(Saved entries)
________________

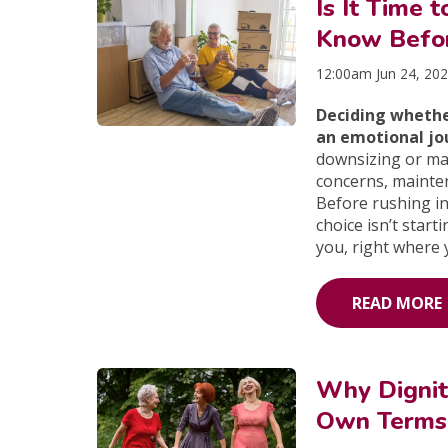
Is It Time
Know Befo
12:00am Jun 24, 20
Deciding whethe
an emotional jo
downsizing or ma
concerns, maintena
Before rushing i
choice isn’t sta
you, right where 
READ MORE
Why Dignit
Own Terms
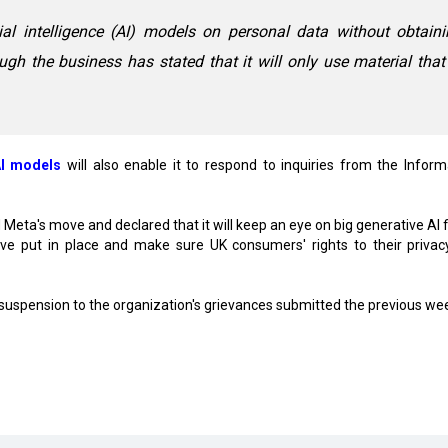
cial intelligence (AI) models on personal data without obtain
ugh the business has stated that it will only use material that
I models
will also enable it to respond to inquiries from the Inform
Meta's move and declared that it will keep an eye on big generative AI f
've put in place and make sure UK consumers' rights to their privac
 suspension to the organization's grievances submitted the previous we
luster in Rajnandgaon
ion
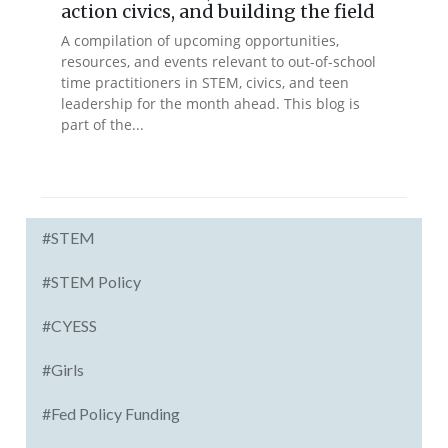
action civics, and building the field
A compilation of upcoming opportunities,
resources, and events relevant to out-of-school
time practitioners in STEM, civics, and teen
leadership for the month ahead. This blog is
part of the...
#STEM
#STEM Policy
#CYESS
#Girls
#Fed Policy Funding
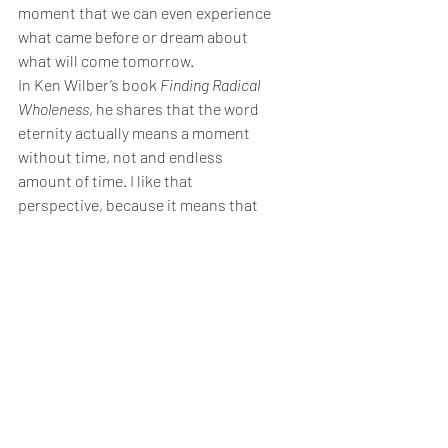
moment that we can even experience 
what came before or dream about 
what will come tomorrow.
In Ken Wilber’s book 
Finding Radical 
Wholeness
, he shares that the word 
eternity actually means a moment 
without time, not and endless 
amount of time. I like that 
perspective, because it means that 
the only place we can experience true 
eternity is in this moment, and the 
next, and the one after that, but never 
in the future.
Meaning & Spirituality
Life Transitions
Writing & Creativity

________________

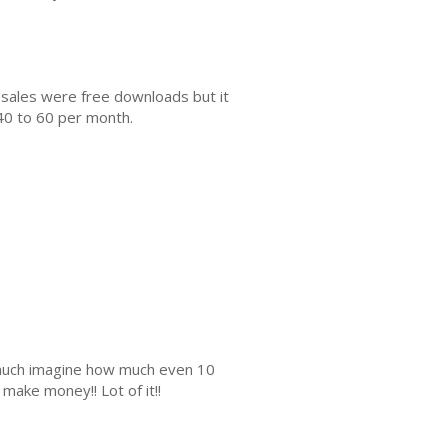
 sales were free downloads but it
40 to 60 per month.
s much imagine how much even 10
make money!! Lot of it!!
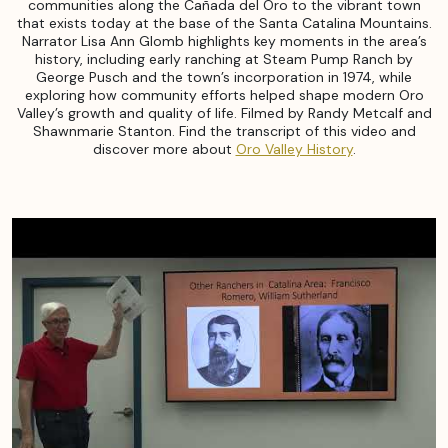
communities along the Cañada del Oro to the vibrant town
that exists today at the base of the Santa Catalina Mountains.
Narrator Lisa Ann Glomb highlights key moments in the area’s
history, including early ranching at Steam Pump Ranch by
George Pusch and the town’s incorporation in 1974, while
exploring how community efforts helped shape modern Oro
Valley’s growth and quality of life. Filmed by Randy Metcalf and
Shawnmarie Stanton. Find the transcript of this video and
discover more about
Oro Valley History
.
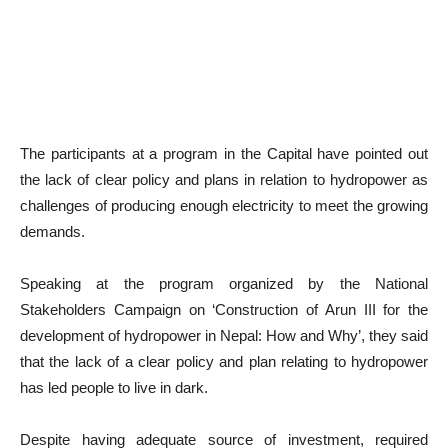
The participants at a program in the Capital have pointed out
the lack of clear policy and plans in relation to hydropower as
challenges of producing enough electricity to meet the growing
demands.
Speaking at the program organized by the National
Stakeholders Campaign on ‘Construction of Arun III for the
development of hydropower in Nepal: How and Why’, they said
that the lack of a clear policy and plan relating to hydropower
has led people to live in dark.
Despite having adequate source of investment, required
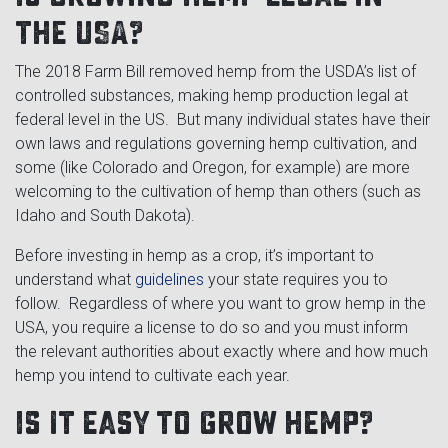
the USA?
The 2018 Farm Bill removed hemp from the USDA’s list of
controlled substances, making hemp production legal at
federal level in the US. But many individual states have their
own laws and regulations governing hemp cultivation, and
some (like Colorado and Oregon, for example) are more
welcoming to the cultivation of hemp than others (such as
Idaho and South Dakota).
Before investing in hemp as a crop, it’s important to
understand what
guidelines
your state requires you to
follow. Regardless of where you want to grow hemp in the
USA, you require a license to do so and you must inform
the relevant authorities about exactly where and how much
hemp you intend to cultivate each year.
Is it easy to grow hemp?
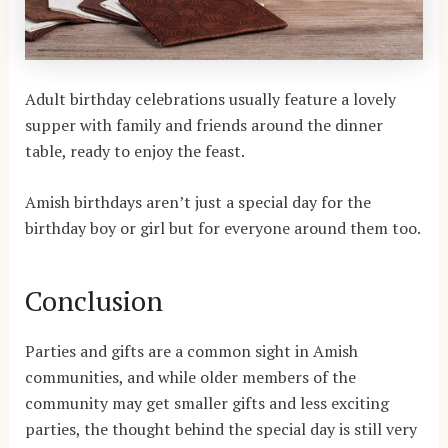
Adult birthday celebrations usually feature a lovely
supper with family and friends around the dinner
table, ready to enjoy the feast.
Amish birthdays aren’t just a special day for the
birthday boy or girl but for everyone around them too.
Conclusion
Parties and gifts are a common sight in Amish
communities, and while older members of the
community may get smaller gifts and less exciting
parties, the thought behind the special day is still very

________________

Problem to work on
Looking at the records above, say how many of their lines include the word "that", with no other words.

Your solution
9